The research team, led by first author Sébastien Talbot, Ph.D., of Boston Children's, tested a strategy for selectively blocking nociceptor activity in mice that was developed by the Woolf lab with Bruce Bean, Ph.D. at Harvard Medical School, using a drug called QX-314.
"There was prior evidence that neurons and the immune system talk to each other," explains Talbot. "Since we have QX-314, which specifically blocks pain neurons that are activated by inflammation, we wanted to see if such interplay also occurs in asthma."
In the study, they induced asthma in mice by exposing them to dust mites or another allergen, ovalbumin, then administered QX-314 via nebulizer to silence the nociceptors. These were their findings:
- When stimulated, nociceptors release chemicals (neuropeptides) that cause immune cells to infiltrate the lungs and become more active.
- IL-5, an inflammatory molecule produced by the immune cells, in turn activates the nociceptors to produce a neuropeptide called vasoactive intestinal peptide (VIP).
- VIP further stimulates the inflammatory response, creating a neuro-immune feedback loop that inflames the lungs and escalates asthma symptoms.
- When asthmatic mice had their nociceptors silenced, either genetically or with QX-314, they had much less airway inflammation and less bronchial twitchiness.
The researchers conclude that nociceptors both react to and drive inflammatory immune responses in the lung, and that silencing these cells interrupts this feedback loop, helping relieve allergic airway inflammation and bronchospasm.
QX-314 is chemically related to the local anesthetic lidocaine, modified in such a way that it specifically targets inflammation-activated nociceptors (including those in the lung) and stays inside cells for prolonged periods without getting into the bloodstream. The researchers believe these properties will increase the drug's duration of action in the lung and limit side effects.
"QX-314 is not able to get into nerve cells normally, but it can enter cells by passing through the large pores of TRP-family ion channels, which are expressed selectively in nociceptors and are activated during inflammation," explains Bean, also a professor of neurobiology at Harvard Medical School. "This limits the action of QX-314 to just the neurons activated by inflammation."
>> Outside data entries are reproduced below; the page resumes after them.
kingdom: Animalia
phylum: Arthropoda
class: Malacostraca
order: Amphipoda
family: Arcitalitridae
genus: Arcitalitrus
"People have tried to use lidocaine itself to target asthma, but it works nonspecifically on all neurons, posing a risk of impaired swallowing," notes Talbot. "It can also spread to and act on the heart and brain."
With the help of the Harvard and Boston Children's technology development offices, the Woolf and Bean labs are working on new, more potent versions of QX-314 that would enhance its safety but preserve and even increase its beneficial properties.
"We are sufficiently encouraged by the strong relief of lung inflammation and airway constriction to actively embark on a major drug development program, with the aim of clinically testing this strategy for multiple allergic conditions," says Woolf.
Supporters of the study include the Hood Foundation, the National Institutes of Health (grants PO1NS072040, R37NS039518, RO1-HL122531, AI068084, P01-GM095467 and NIH-P30-HD18655), Boston Children's Technology Development Fund, the Harvard Blavatnik Biomedical Accelerator Fund and the Canadian Institute of Health and Research.